ЗАДАНИЕ =
Продолжите текст о дружбе с Флаксом и его партитурах, начав сразу после его последнего предложения. Продолжить нужно именно этот текст, а не данные.

Мне захотелось непременно познакомиться с ним, и это мне удалось. Невозможно описать мое блаженство, когда я, впервые посетив его, нашел у него дома невероятные груды партитур! До этого я еще никогда не видал ни одной партитуры. К моему огорчению, я узнал, что у него не было ничего из творений Бетховена, Моцарта и Вебера. Было, напротив, огромное количество творений, месс и кантат совершенно мне незнакомых композиторов, таких как Штеркель[114], Штамиц[115], Штейбельт[116] и др. Но Флакс рассказывал о них столько хорошего, что почтение, которое вызывали во мне вообще партитуры, помогло мне справиться с известным сомнением, вызванным отсутствием моих любимых мастеров. Впоследствии я, конечно, узнал, что Флакс был просто жертвой в руках разных бессовестных спекулянтов, продававших ему всю эту никуда не годную музыкальную макулатуру за большие деньги. Короче говоря: это были партитуры, и этого было для меня достаточно!
Флакс стал моим лучшим приятелем. Везде можно было встретить шестнадцатилетнего тщедушного юношу вместе с этим странно раскачивающимся на ходу долговязым человеком. Он часто посещал меня, и в одинокой нашей квартире за бутербродами с сыром был принужден слушать мою игру на фортепьяно. Однажды он аранжировал мою арию для духовых инструментов, которую потом, к величайшему моему изумлению, я услышал в исполнении оркестра Швейцарской хижины[117] [в Лейпциге]. Мне совершенно не приходило в голову, что у этого человека я ничему полезному научиться не могу. Я так твердо верил в его оригинальность, что с меня достаточно было, если он терпеливо выслушивал мои полные энтузиазма излияния. Когда затем к нашему обществу присоединилось несколько знакомых моего приятеля, я не мог не заметить, что на моего доброго Флакса весь мир смотрит просто как на человека ограниченного, как на дурака. Сначала это возбуждало во мне лишь грустное чувство, пока одно удивительное событие не заставило меня внезапно изменить свое мнение и примкнуть к мнению других.

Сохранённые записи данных
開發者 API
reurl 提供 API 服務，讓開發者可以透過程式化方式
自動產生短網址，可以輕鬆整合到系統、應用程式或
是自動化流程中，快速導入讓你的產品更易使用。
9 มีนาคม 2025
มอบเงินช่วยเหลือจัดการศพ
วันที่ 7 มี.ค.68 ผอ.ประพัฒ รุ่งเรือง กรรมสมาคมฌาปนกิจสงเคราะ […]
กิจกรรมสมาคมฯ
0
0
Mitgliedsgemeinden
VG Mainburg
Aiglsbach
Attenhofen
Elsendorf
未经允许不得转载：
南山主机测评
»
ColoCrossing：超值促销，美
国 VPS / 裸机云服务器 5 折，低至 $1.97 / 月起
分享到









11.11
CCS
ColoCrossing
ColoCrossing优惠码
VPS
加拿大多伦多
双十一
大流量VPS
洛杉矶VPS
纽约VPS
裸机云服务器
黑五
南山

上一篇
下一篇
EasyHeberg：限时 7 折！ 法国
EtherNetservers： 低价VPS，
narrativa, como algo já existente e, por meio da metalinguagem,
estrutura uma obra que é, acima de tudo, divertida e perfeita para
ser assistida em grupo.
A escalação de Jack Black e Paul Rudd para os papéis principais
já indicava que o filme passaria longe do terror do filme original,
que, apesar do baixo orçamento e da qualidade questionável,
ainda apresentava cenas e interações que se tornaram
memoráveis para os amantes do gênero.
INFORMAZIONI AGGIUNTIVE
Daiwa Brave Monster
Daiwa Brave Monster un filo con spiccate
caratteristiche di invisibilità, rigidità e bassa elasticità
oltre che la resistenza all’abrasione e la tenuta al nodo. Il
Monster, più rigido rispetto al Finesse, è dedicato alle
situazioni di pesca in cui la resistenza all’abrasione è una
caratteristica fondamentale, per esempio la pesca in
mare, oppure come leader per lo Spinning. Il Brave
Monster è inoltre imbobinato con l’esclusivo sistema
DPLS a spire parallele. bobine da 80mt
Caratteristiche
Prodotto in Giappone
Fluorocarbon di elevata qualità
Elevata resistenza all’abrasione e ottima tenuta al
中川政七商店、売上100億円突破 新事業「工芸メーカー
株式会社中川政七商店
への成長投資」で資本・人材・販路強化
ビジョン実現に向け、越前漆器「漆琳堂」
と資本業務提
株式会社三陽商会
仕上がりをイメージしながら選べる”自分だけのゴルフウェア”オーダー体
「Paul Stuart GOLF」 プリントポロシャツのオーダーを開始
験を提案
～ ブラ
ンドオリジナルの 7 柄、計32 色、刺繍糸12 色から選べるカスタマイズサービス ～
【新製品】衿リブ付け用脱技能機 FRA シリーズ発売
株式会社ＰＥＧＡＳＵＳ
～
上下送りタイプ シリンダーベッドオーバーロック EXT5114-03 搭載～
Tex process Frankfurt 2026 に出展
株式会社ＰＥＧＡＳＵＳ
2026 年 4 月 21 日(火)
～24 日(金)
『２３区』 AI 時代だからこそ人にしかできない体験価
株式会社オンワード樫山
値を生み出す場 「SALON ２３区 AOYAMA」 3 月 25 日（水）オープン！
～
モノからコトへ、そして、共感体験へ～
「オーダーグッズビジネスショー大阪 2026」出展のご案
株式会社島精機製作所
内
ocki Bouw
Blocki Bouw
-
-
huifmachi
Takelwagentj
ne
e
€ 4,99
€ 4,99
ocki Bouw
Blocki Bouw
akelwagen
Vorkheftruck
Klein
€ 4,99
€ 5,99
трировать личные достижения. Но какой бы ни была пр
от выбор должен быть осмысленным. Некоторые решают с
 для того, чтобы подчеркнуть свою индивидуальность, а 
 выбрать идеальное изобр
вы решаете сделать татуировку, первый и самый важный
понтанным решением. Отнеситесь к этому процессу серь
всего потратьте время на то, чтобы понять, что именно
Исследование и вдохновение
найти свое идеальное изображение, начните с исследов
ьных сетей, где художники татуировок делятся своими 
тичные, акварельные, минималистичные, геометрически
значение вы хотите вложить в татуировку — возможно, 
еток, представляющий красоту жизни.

РЕЗУЛЬТАТ ВЫПОЛНЕНИЯ =
У Флакса было кое-какое состояние, из-за которого к нему льнула одна молодая подозрительная женщина, – он же был уверен в ее страстной любви. И вот однажды он вдруг запер для меня дверь своего дома, и я с изумлением узнал, что причина этому – ревность. Крайне отталкивающий характер этой связи наполнил меня отвращением и ужасом – тем более что я тогда в первый раз столкнулся с подобного рода явлением. Мне стало внезапно совершенно ясно, что мой приятель – помешанный, и я устыдился моего продолжительного ослепления настолько, что довольно долгое время не показывался ни на одном садовом концерте из боязни встретиться там снова с моим лже-Крейслером.
В это время я сочинил мою первую сонату d-moll. Начал я, кроме того, пастораль, причем разработку ее вел так, как, наверное, никто до меня не делал. Форма и содержание моего творения были навеяны гётевскими «Причудами возлюбленной» [Laune der Verliebten]. Я набросал только общий план текста и приступил одновременно к сочинению стихов и музыки, а также и к инструментовке, причем, когда я писал одну страницу партитуры, я не знал сколько-нибудь отчетливо текста следующей страницы. Припоминаю, что таким поистине фантастическим путем, без малейшего умения писать партитуры, я все-таки разработал и довел до конца один большой номер этой вещи: вышла целая сцена для трех женских голосов и арией тенора в заключении. Желание писать для оркестра было во мне так велико, что, до-став партитуру «Дон Жуана», я приступил к оркестровке большой арии для сопрано, которую, на мой взгляд, я инструментовал довольно тщательно. Затем я написал квартет D-dur, предварительно прилично усвоив альтовый ключ[118]. Полное незнание до того времени этого ключа доставило мне много хлопот при изучении одного из гайдновских квартетов.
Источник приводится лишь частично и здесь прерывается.